-- Selected extract --
- - -

On Mon, 5 May 2008 11:34:24 -0700

Could you explain the original problem ? That way we might help you better.

Best,

Francois
--
To: FD Cami <francois.cami@...>
Cc: Kevin Burton <burtonator@...>, <linux-kernel@...>
Date: Tuesday, May 6, 2008 - 7:02 am

Probably it is something like this:

http://blogs.smugmug.com/don/2008/05/01/mysql-and-the-linux-swap-problem/

kloczek
-- 
-----------------------------------------------------------
*Ludzie nie maj
To: FD Cami <francois.cami@...>
Cc: <linux-kernel@...>
Date: Monday, May 5, 2008 - 3:42 pm

Yeah... I wanted to explain it in detail in a longer post.  If
necessary I'll do that as well.

I have a database process that's using 3G of memory. Then I have a
secondary process that's using about 500MB of memory.  This leaves
about 500MB free for anything else. The box has 4GB of memory total...
No swap is needed.

- - -

-- Data for processing --

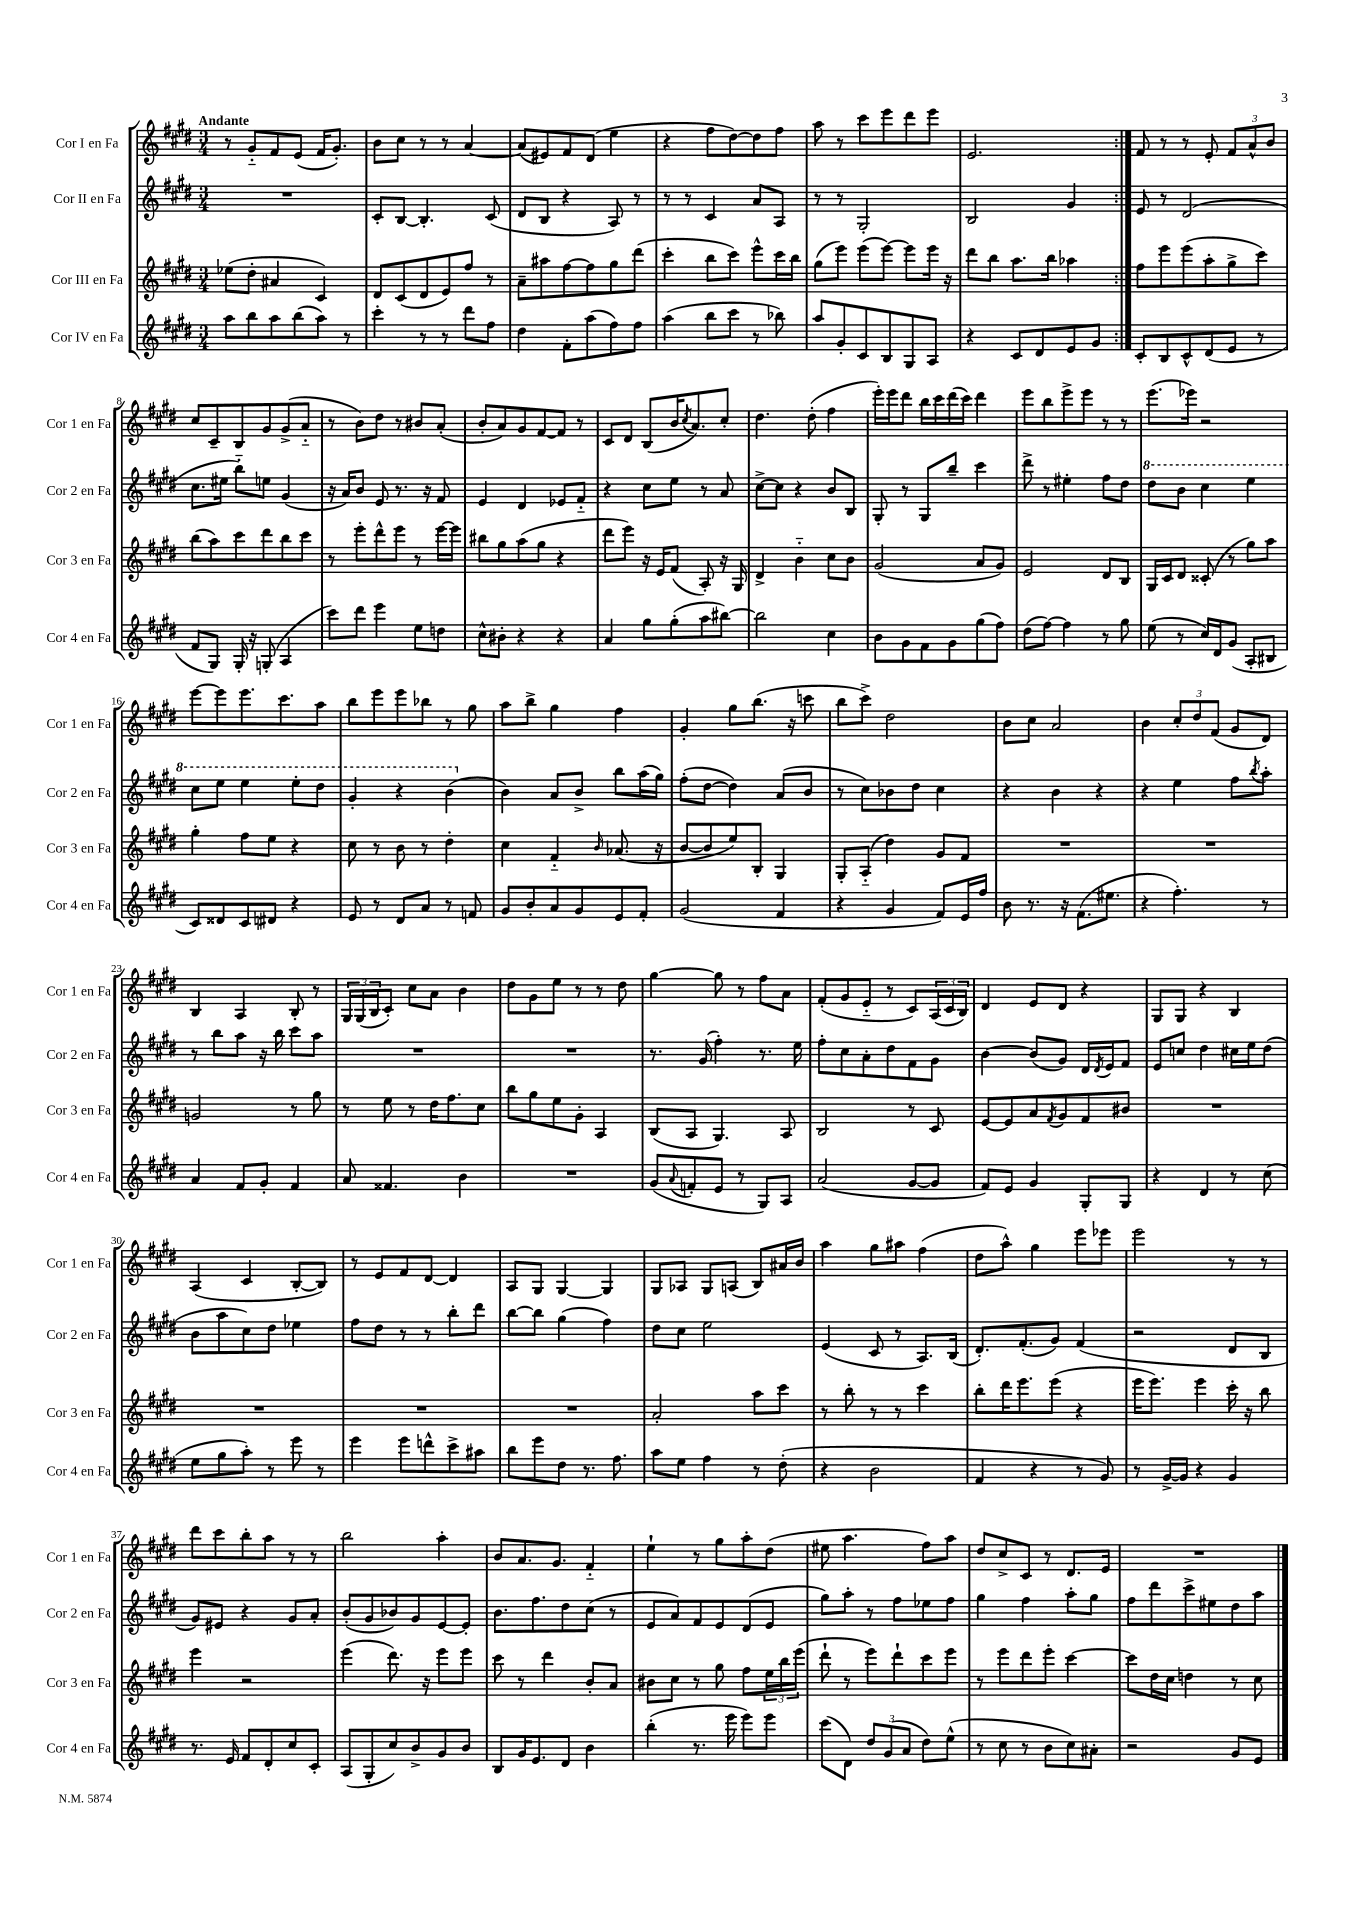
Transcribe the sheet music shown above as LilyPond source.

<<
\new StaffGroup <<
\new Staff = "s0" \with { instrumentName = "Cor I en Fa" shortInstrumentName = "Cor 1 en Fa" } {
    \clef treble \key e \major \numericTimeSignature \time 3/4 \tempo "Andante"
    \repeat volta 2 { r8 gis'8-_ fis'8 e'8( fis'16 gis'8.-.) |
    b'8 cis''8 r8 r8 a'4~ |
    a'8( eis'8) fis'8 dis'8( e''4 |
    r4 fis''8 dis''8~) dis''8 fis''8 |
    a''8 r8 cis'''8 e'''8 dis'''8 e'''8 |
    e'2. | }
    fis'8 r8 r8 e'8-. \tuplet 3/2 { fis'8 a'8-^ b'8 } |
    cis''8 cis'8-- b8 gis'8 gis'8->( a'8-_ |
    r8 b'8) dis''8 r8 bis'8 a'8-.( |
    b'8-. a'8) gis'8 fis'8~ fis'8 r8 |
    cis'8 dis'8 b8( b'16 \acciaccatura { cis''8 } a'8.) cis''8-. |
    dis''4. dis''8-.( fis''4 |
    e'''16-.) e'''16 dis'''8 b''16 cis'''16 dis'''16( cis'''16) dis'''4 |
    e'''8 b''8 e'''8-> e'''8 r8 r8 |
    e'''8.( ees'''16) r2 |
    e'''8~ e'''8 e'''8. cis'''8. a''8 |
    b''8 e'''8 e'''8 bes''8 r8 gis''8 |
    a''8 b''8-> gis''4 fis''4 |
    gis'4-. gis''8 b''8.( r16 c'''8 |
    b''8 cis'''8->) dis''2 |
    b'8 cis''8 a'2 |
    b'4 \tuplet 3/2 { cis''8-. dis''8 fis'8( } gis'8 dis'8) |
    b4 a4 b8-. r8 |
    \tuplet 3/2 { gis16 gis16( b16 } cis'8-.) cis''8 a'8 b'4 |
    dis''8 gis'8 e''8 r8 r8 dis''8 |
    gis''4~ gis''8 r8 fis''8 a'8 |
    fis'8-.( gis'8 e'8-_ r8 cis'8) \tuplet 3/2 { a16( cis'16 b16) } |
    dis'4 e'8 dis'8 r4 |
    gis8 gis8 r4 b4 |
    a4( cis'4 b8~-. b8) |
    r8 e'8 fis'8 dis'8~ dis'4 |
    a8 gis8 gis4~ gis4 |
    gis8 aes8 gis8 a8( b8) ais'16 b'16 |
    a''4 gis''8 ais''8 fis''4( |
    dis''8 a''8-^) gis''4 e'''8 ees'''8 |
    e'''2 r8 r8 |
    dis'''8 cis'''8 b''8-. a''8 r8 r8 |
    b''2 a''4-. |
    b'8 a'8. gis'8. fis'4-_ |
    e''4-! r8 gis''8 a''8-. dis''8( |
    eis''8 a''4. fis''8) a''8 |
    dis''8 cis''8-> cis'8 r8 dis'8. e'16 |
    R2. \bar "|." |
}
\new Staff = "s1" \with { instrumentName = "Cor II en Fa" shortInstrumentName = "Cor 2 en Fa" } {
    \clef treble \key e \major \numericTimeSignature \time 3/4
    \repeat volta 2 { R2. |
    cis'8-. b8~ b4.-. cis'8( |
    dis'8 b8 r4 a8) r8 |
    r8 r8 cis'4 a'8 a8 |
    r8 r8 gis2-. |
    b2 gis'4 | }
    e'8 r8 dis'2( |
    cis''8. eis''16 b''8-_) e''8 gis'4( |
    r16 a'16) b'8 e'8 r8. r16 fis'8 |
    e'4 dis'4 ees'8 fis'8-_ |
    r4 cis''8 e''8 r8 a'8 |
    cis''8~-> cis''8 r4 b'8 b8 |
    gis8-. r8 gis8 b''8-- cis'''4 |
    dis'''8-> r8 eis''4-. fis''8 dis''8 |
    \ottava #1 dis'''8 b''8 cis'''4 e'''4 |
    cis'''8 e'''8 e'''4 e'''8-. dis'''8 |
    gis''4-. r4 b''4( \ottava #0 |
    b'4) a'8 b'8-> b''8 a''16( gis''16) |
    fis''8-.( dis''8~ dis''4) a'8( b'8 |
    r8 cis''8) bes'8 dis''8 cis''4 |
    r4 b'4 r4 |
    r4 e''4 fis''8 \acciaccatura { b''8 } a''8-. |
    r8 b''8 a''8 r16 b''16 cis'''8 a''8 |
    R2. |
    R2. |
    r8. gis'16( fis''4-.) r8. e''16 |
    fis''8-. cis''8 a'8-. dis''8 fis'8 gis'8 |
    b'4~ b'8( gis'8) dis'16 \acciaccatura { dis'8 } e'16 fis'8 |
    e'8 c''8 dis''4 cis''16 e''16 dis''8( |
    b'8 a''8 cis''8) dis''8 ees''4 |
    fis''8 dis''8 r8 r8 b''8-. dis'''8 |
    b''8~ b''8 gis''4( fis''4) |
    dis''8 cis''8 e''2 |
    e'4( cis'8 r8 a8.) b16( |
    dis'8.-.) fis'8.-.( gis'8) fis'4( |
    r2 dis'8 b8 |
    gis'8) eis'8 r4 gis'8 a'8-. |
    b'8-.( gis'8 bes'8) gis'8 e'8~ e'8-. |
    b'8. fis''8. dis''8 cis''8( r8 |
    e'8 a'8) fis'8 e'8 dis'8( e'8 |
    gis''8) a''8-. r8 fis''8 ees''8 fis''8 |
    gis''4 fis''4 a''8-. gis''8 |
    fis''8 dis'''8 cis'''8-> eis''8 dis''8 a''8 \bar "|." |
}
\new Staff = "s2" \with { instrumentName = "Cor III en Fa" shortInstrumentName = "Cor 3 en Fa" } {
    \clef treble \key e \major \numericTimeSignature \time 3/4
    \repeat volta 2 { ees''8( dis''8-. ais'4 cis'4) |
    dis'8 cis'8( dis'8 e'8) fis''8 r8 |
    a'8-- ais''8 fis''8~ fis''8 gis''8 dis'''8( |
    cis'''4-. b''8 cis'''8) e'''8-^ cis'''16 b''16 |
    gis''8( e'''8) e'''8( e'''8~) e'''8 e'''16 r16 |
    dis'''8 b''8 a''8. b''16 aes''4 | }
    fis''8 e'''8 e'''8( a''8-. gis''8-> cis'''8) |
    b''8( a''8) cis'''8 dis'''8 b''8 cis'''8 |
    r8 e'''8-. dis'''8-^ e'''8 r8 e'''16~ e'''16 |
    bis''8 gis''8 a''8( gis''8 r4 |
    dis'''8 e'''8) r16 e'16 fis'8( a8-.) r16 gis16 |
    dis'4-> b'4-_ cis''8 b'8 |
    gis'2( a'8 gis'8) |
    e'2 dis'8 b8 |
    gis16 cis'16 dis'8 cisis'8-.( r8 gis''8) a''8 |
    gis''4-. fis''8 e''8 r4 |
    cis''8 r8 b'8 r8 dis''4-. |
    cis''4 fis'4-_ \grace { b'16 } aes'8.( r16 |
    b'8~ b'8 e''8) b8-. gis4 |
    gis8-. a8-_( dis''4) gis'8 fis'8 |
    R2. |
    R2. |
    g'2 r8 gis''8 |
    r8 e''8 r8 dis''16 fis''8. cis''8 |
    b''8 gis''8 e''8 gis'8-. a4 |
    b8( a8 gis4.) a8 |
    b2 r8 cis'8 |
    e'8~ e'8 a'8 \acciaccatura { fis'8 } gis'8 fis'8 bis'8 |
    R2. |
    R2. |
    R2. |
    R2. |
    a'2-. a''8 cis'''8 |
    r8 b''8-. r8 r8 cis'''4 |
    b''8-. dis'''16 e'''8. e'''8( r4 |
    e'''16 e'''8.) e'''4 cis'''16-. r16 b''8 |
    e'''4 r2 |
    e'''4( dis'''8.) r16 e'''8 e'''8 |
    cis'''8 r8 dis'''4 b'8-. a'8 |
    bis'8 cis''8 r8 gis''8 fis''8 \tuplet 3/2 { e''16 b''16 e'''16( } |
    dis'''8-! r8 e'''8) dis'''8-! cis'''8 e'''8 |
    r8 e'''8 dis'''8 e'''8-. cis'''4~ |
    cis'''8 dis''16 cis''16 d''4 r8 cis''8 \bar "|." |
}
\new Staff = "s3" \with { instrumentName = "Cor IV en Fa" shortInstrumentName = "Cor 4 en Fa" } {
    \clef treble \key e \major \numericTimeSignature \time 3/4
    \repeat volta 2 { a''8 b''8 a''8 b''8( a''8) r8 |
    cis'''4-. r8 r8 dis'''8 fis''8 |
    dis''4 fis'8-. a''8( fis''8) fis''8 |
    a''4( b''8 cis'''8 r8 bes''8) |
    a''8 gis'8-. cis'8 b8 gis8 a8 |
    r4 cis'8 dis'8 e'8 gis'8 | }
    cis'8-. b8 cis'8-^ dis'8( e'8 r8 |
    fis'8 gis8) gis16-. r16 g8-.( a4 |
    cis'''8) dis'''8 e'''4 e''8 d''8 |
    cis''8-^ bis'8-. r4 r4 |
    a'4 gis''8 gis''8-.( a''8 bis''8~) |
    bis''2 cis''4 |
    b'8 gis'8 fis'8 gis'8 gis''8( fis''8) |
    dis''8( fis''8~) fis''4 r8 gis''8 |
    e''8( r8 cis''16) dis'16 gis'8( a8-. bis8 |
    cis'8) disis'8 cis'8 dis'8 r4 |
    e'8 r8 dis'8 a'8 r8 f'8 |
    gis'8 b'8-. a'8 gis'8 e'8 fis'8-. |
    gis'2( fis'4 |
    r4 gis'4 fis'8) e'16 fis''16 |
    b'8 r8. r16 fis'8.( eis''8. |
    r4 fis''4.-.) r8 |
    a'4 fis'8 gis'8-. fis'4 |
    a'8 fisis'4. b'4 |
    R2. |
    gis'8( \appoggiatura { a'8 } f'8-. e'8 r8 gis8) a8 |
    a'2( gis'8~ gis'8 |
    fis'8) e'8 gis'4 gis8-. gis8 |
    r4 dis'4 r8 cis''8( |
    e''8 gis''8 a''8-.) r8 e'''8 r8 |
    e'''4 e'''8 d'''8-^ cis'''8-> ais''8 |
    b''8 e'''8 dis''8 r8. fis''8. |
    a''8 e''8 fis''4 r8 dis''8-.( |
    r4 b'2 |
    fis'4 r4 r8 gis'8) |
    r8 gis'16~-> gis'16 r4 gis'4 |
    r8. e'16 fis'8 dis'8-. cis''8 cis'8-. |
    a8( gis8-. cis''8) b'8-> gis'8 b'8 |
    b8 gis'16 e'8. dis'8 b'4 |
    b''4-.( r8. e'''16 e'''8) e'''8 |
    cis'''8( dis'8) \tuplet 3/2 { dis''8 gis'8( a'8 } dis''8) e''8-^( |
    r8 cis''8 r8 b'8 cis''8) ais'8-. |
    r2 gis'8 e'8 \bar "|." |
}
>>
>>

- - -

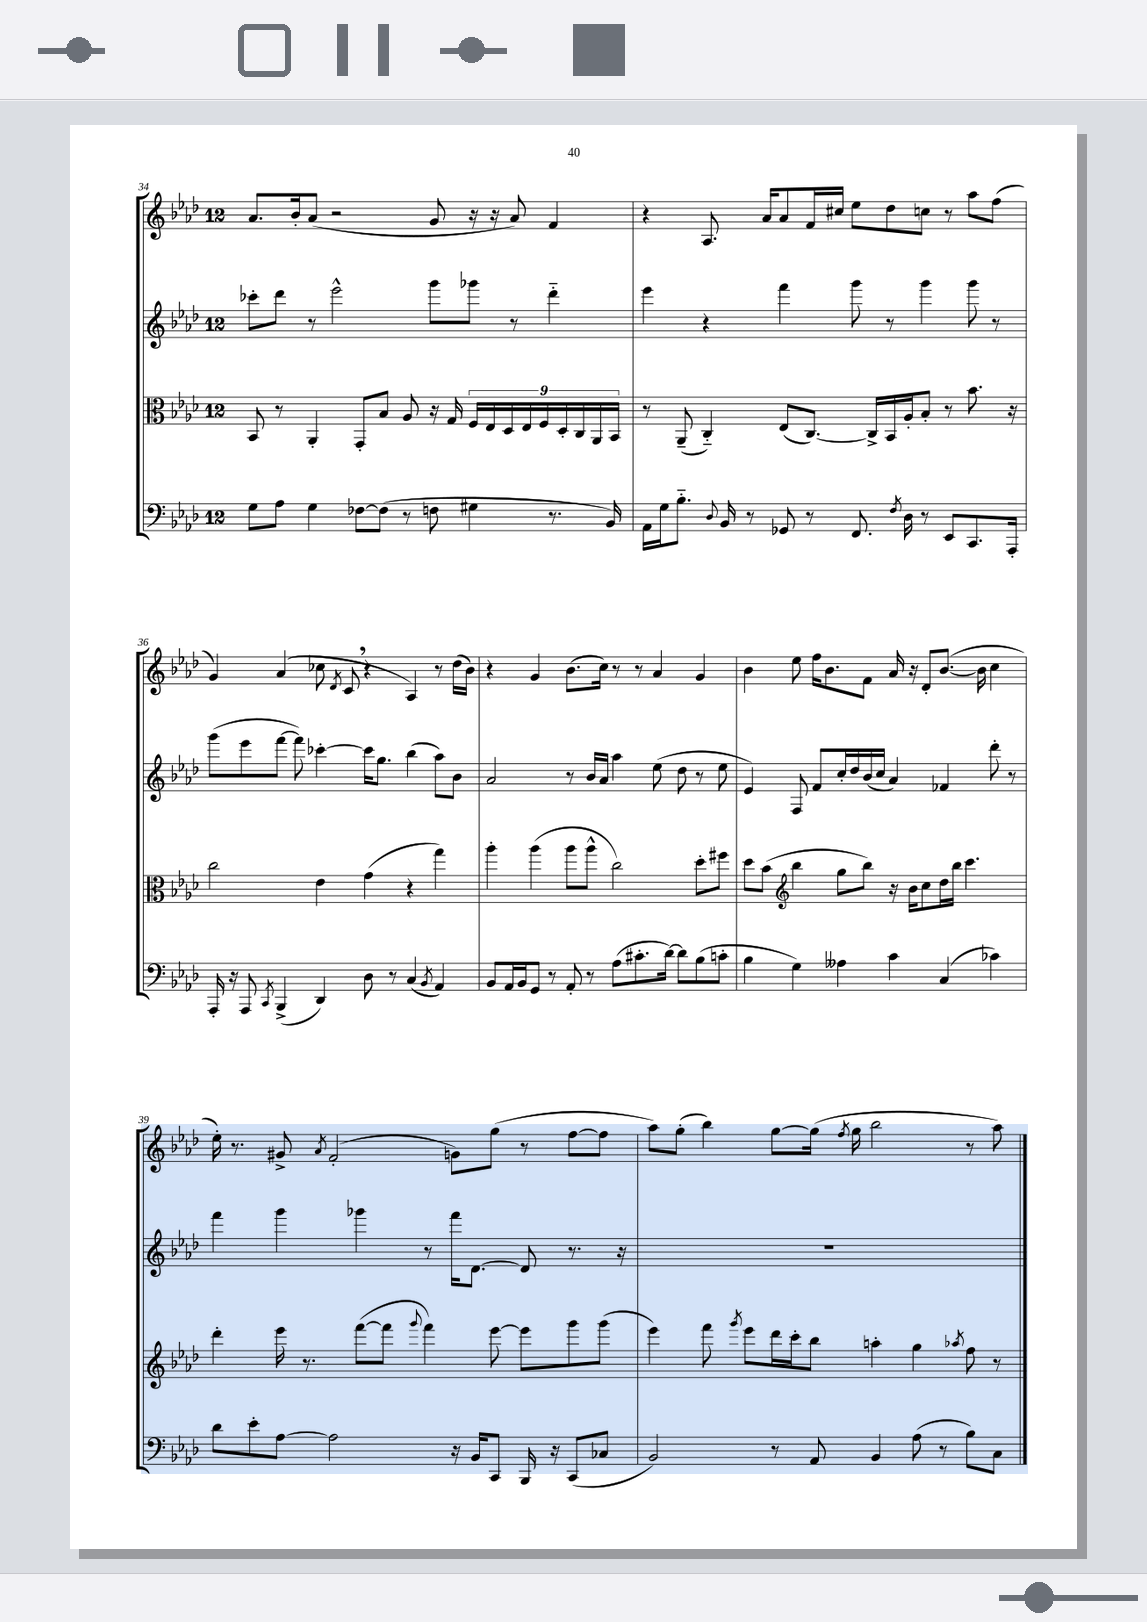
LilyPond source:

- - -

-- Required work --
a - List every date given in the mailing list thread, in the form each one takes there.
b - In the listing, echo back the lines starting with the one that contains "Transcribe the sheet" and going on through the one that contains "cis'8 dis'8 b8( b'16".
The mailing list thread and the listing have nothing to do with each other.

-- Solutions by task --
a -
Mon, 5 May 2008 11:34:24 -0700
Tuesday, May 6, 2008 - 7:02 am
Monday, May 5, 2008 - 3:42 pm

b -
Transcribe the sheet music shown above as LilyPond source.

<<
\new StaffGroup <<
\new Staff = "s0" \with { instrumentName = "Cor I en Fa" shortInstrumentName = "Cor 1 en Fa" } {
    \clef treble \key e \major \numericTimeSignature \time 3/4 \tempo "Andante"
    \repeat volta 2 { r8 gis'8-_ fis'8 e'8( fis'16 gis'8.-.) |
    b'8 cis''8 r8 r8 a'4~ |
    a'8( eis'8) fis'8 dis'8( e''4 |
    r4 fis''8 dis''8~) dis''8 fis''8 |
    a''8 r8 cis'''8 e'''8 dis'''8 e'''8 |
    e'2. | }
    fis'8 r8 r8 e'8-. \tuplet 3/2 { fis'8 a'8-^ b'8 } |
    cis''8 cis'8-- b8 gis'8 gis'8->( a'8-_ |
    r8 b'8) dis''8 r8 bis'8 a'8-.( |
    b'8-. a'8) gis'8 fis'8~ fis'8 r8 |
    cis'8 dis'8 b8( b'16 \acciaccatura { cis''8 } a'8.) cis''8-. |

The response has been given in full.